Estratto del testo:
##########

Trasporti Campania, insediata la nuova Consulta regionale della Mobilità. Casillo: «La sfida è dare risposte concrete»

Campania, insediata la nuova Consulta regionale della Mobilità: uno strumento operativo per rilanciare dialogo tra istituzioni, territori e cittadini

Nella giornata di oggi, 28 aprile 2026, si è insediata a Napoli la nuova Consulta regionale della Mobilità, organismo voluto dalla giunta regionale della Campania. L’iniziativa nasce da un’esigenza profonda: ricostruire un rapporto di fiducia con cittadini e pendolari, messo a dura prova negli ultimi soprattutto a causa di disservizi, ritardi e varie criticità del trasporto pubblico.

L’incontro inaugurale a Napoli

La Consulta nasce per trasformare il confronto in un metodo di lavoro. All’incontro, avvenuto presso l’auditorium della Regione Campania, hanno preso parte amministrazioni locali, sigle sindacali e oltre 120 delegati tra associazioni di categoria e comitati. In una nota della Regione Campania si legge: “Un momento di ascolto e partecipazione che segna l’avvio di un percorso fondato sul dialogo continuo, sull’approfondimento delle criticità e sulla valorizzazione delle buone pratiche”. Mario Casillo, vicepresidente della Regione Campania e assessore ai Trasporti ha dichiarato: “Questo sarà il nostro obiettivo, per dare vista ad un organismo non simbolico, ma ad uno spazio operativo dove raccogliere istanze, individuare priorità e migliorare il sistema della mobilità campana, puntando sempre di più sull’intermodalità”.

Mario Casillo Foto: social
Mario Casillo Foto: social

I temi sul tavolo e gli strumenti operativi

Casillo, durante l’intervento, ha sostenuto: “Ringrazio il presidente Fico per aver sostenuto la riattivazione di questo importante organismo. Sappiamo che la pubblica amministrazione opera entro vincoli economici e normativi, ma questo non può essere un elemento limitante. La Consulta avrà il compito di definire priorità e favorire scelte trasparenti, condivise e orientate ai bisogni reali dei cittadini”. Durante l’incontro sono emersi anche altri temi che saranno approfonditi in tavoli specifici, tra cui logistica, trasporto non di linea, accessibilità alle infrastrutture, mobilità ciclistica e intermodalità.

##########

Contenuto dei dati:
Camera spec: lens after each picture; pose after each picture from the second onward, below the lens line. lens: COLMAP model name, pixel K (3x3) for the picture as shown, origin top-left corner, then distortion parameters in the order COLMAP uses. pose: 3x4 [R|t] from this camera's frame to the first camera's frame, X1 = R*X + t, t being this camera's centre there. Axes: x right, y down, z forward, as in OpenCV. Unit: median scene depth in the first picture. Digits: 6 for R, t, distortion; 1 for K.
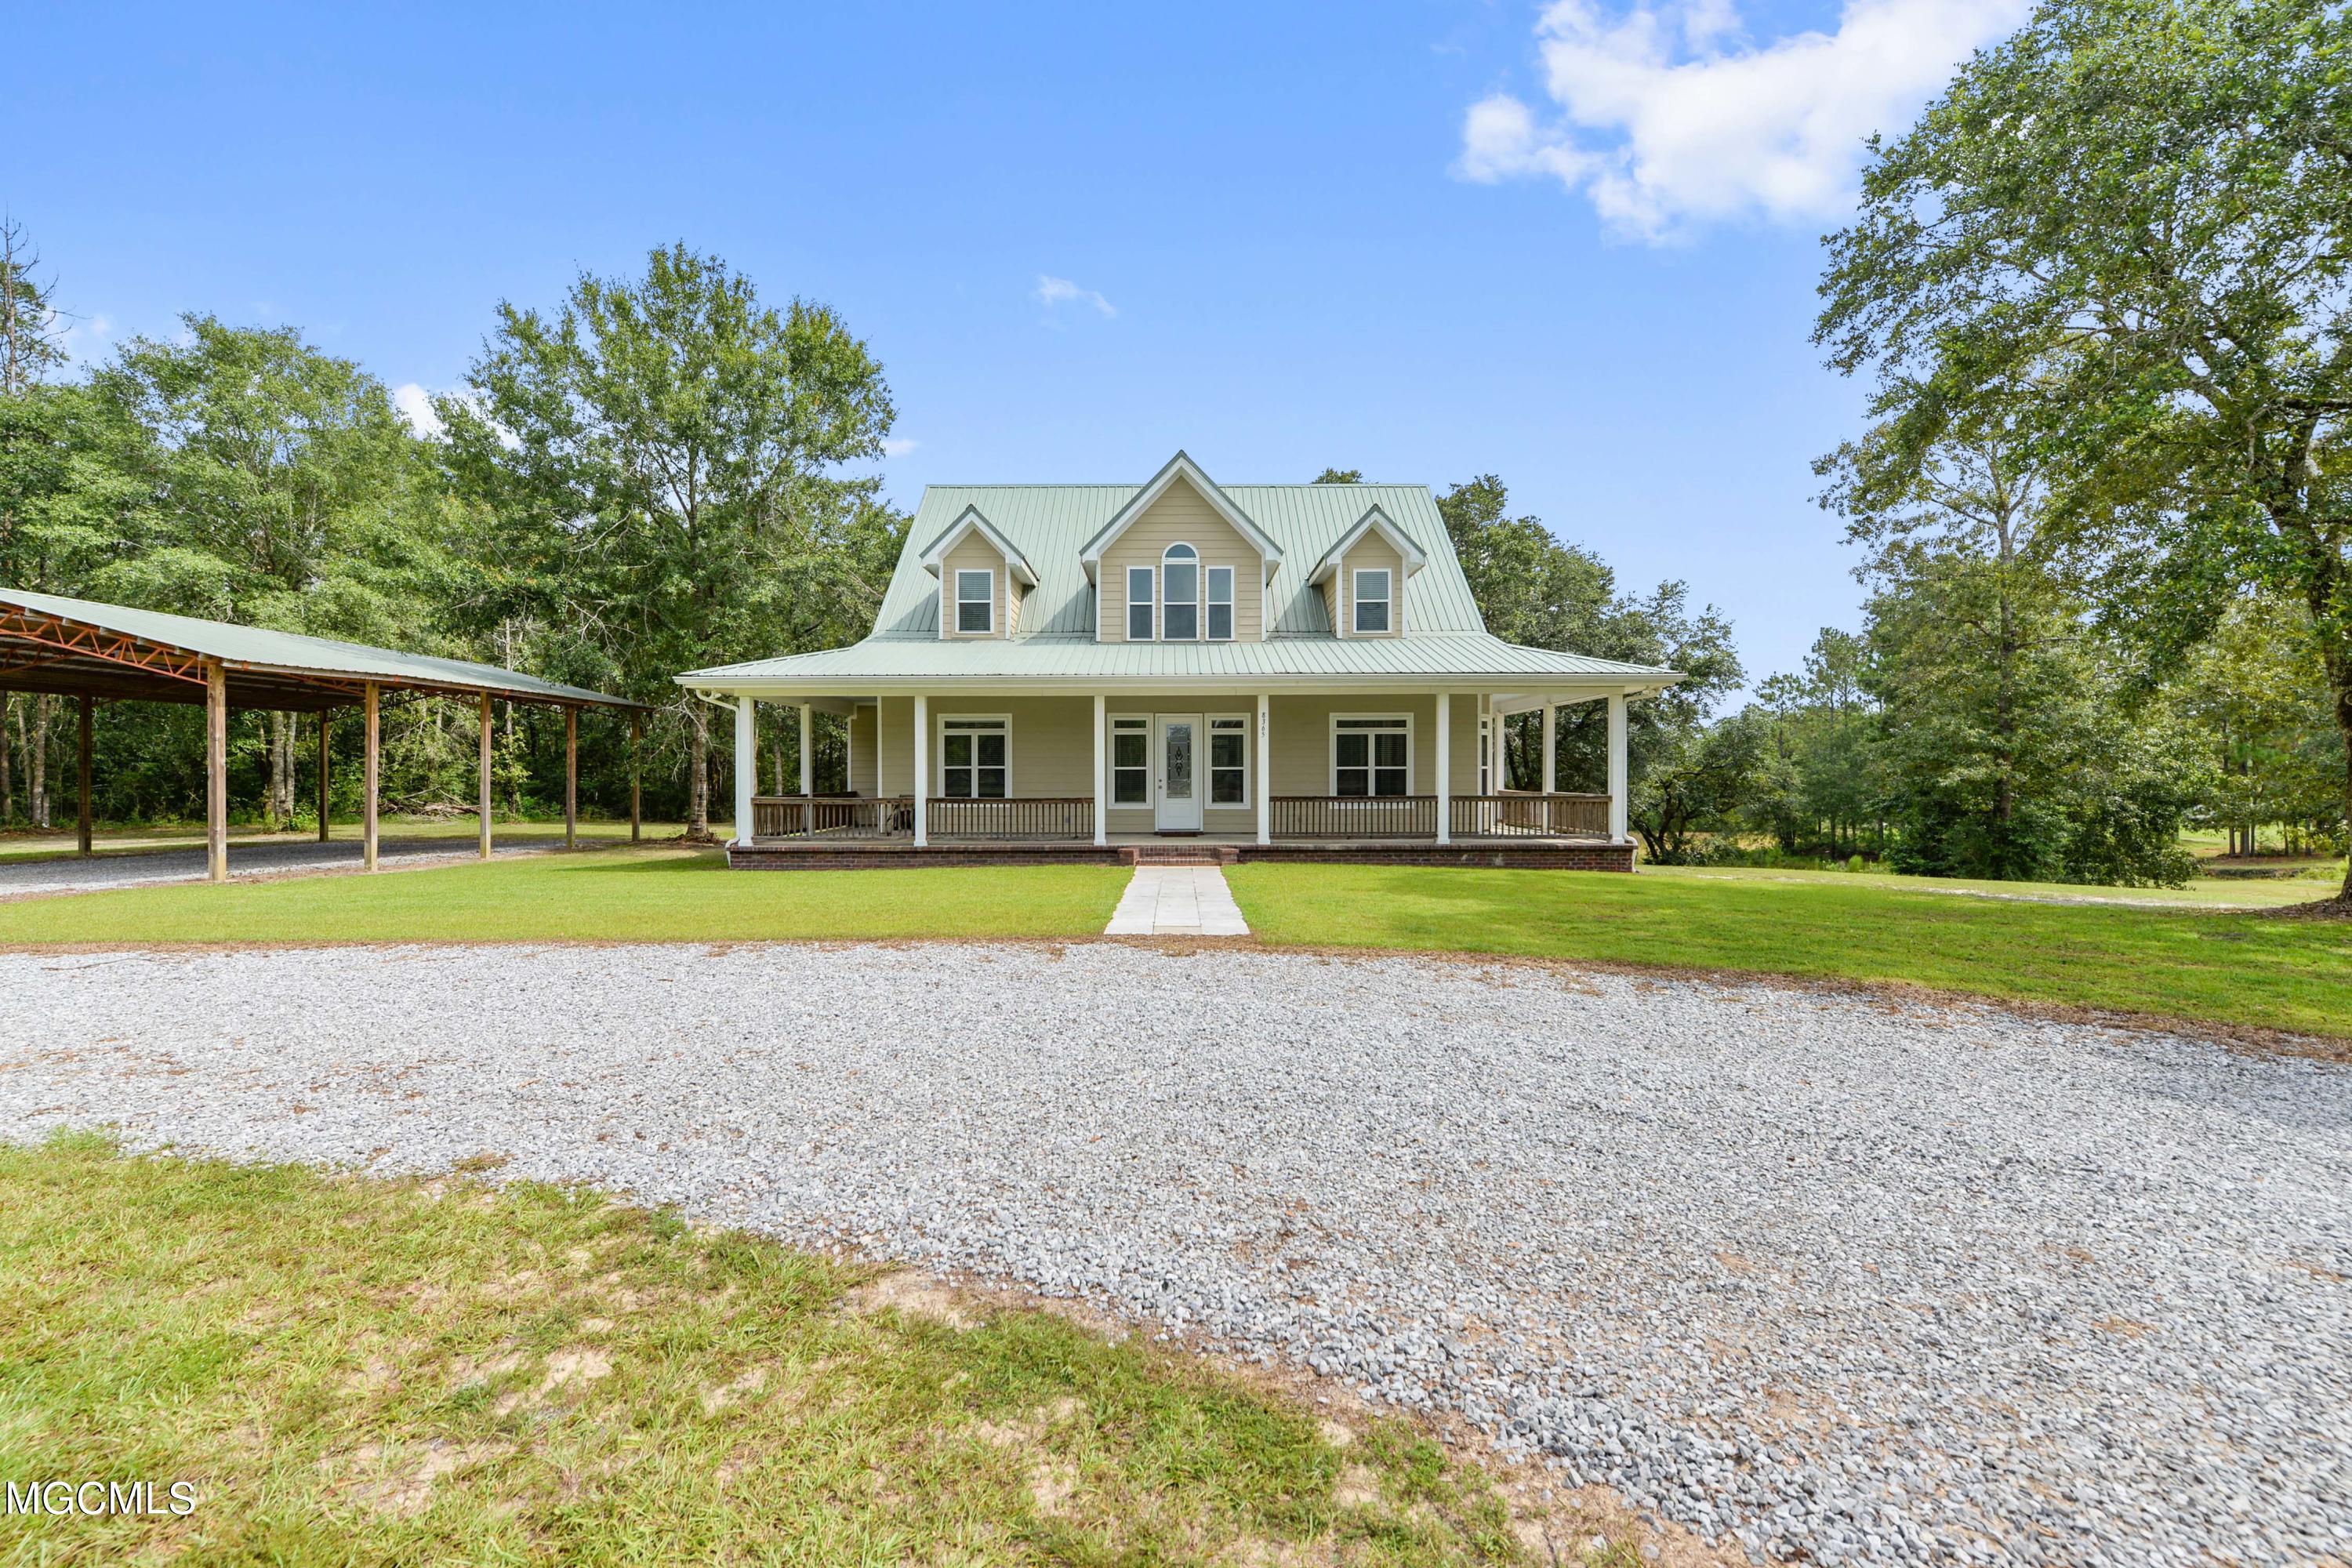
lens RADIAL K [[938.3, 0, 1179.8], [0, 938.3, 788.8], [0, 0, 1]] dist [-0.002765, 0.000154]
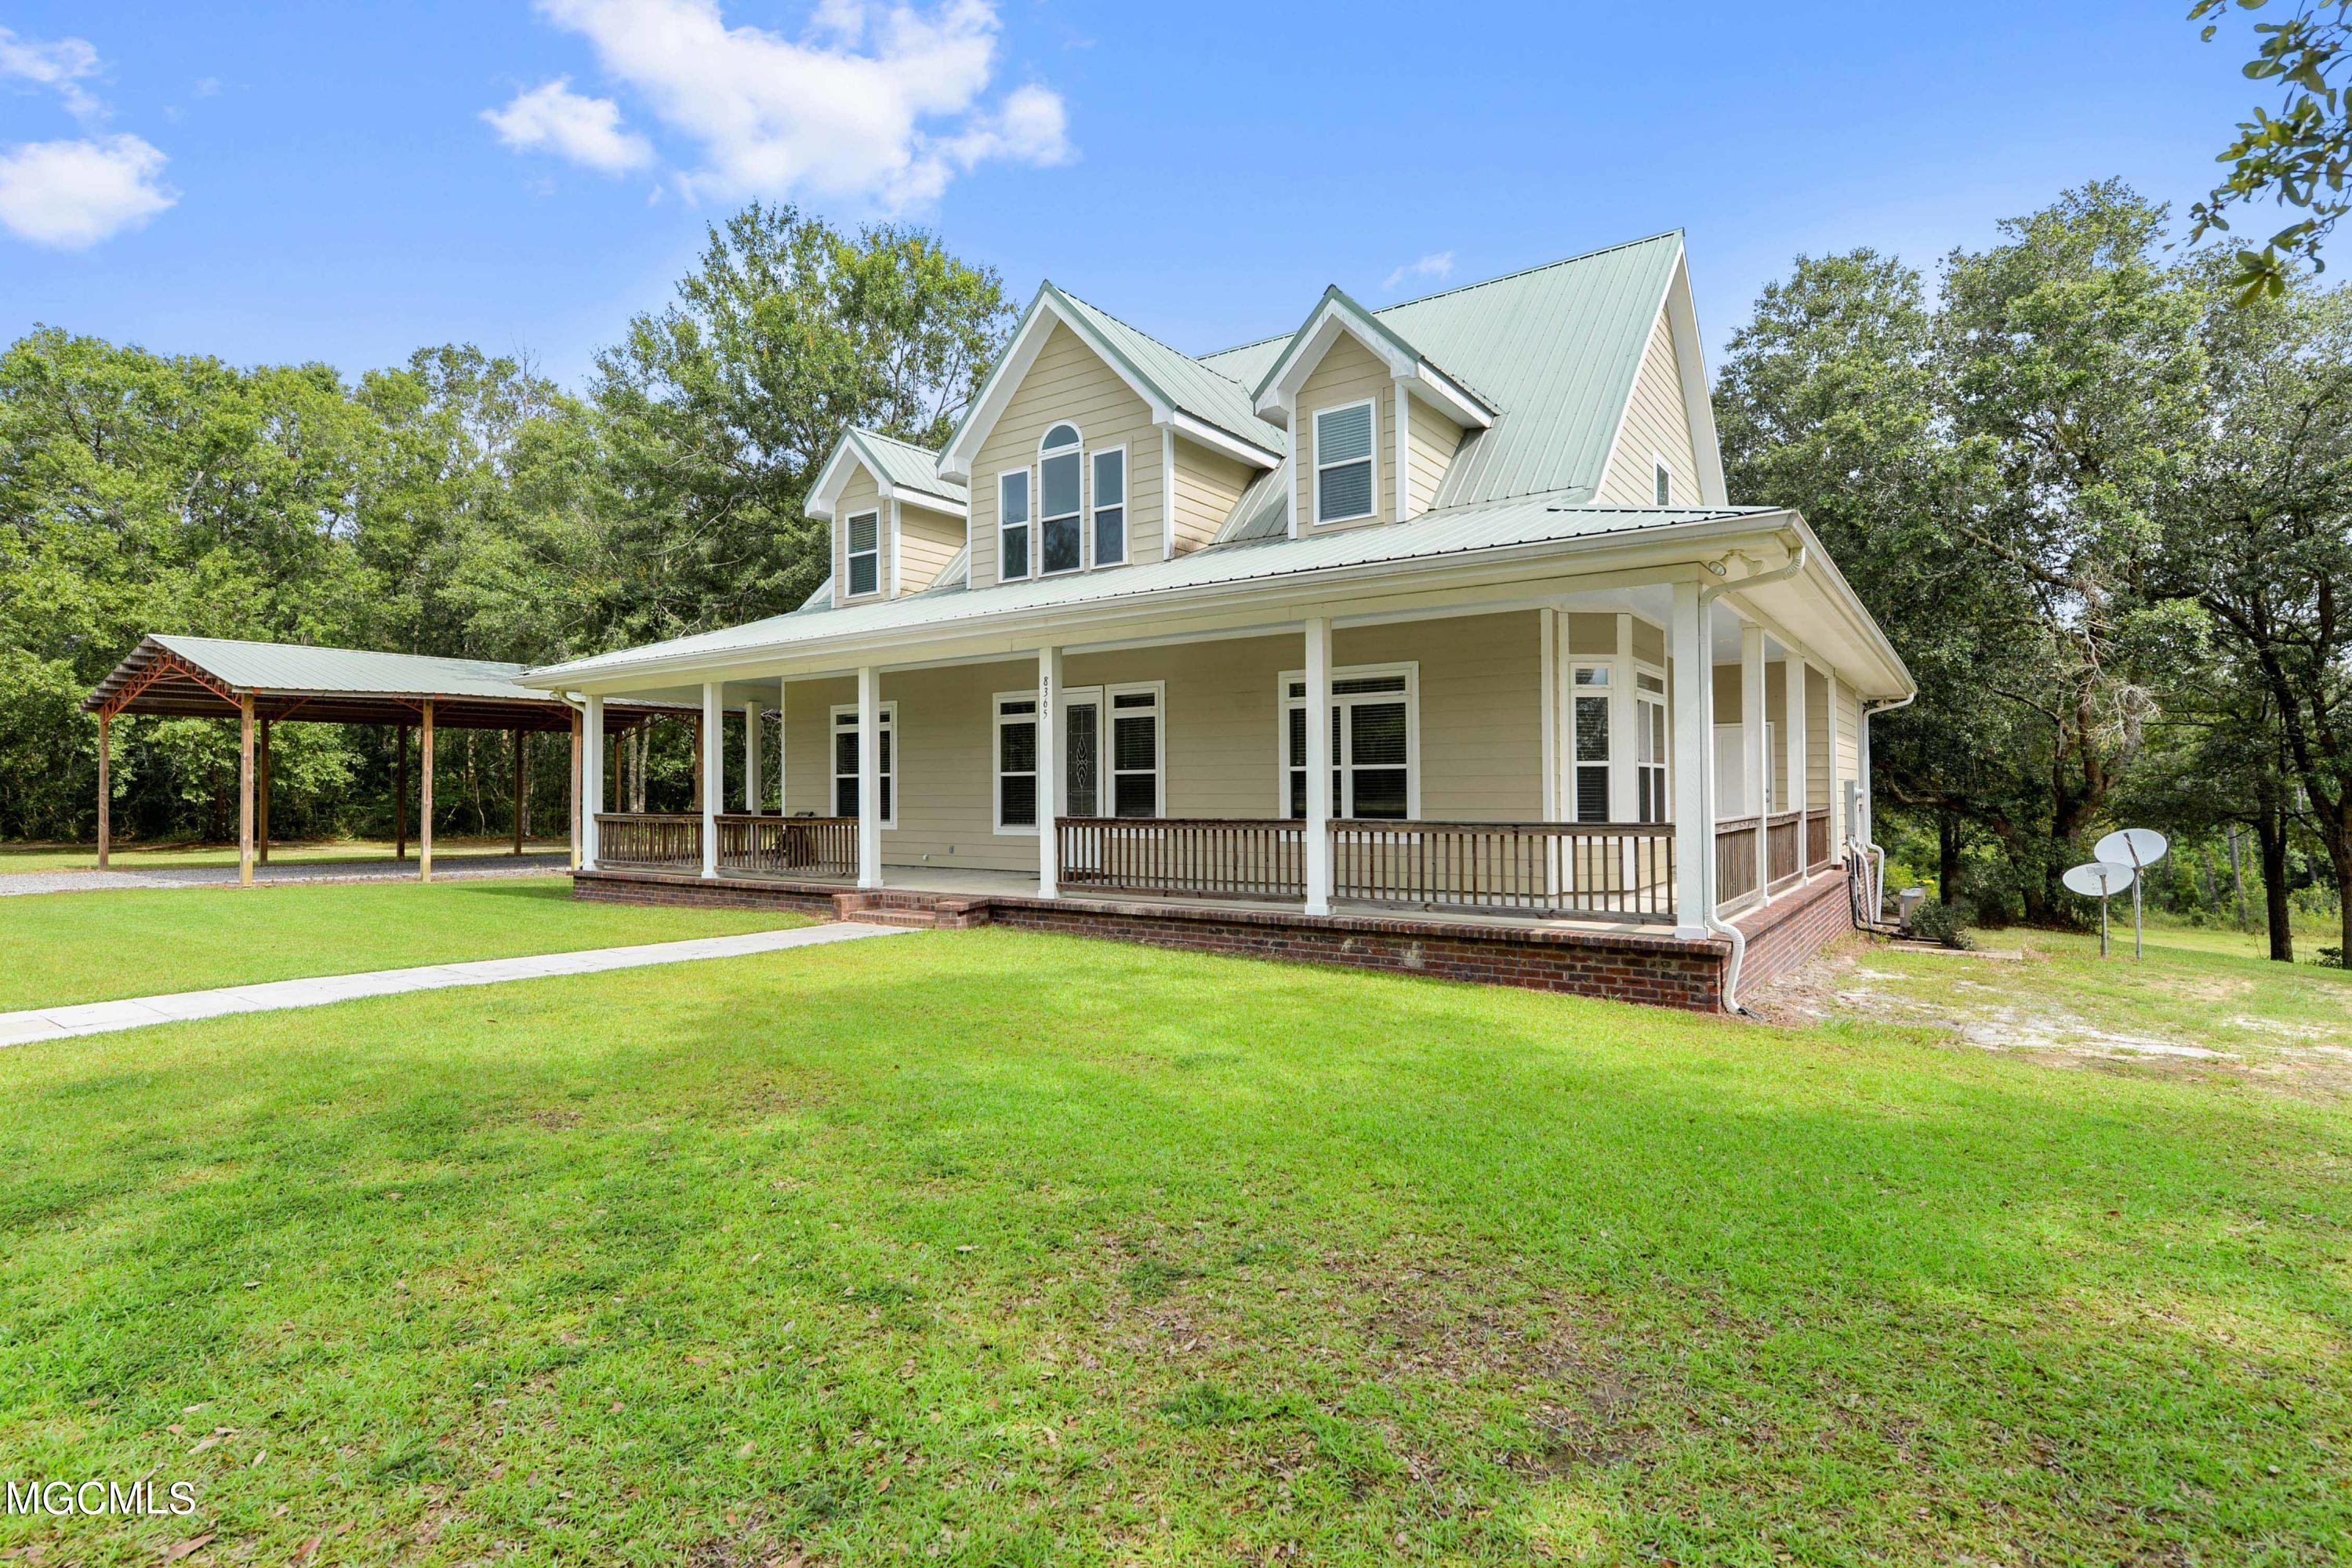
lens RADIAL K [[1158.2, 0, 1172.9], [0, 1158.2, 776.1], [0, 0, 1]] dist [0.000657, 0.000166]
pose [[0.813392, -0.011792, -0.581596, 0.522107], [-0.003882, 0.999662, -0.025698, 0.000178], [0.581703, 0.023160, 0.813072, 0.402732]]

##########

Prosegui l'articolo sulla nuova Consulta regionale della Mobilità in Campania, che si trova sopra i dati, a partire dalla frase successiva all'ultima riportata.

Ci saranno incontri periodici e strumenti digitali dedicati alla raccolta di varie proposte e segnalazioni. L’obiettivo è quello di rafforzare soprattutto il rapporto tra Regione e territori, costruendo politiche della mobilità condivise. Casillo ha poi concluso: “Per noi il trasporto rappresenta una priorità. Insieme al presidente Fico abbiamo difeso risorse fondamentali e rafforzato gli investimenti regionali. La sfida è dare risposte concrete, partendo anche dalle esigenze quotidiane segnalate dai cittadini”.

La sfida decisiva: ricostruire fiducia dopo anni difficili

La nascita della Consulta ha un valore anche politico. Dopo anni in cui il sistema di trasporti regionali è stato spesso al centro di polemiche e malcontento, la Regione Campania sembra voler riaprire un canale diretto con i territori. Un modo non solo per ascoltare, ma per mostrare anche una rinnovata disponibilità al confronto e alla trasparenza. In tal senso, diventa una strumento per intercettare esigenze reali e, al tempo stesso, recuperare credibilità e fiducia. Resta da capire quanto inciderà sulle politiche pubbliche e quanto, invece, rimarrà un luogo di confronto.

Molto dipenderà dalla continuità del lavoro, dalla capacità di tradurre le istanze in decisioni operative e, soprattutto, dalla volontà politica di dare seguito agli impegni presi. Negli ultimi anni, il tema della fiducia dei cittadini nei confronti del trasporto pubblico in Campania è emerso con frequenza nel dibattito politico e istituzionale. Ritardi, soppressioni di corse e criticità infrastrutturali, oltre che difficoltà organizzative, sono stati più volte segnalati da comitati di pendolari, associazioni e amministratori locali.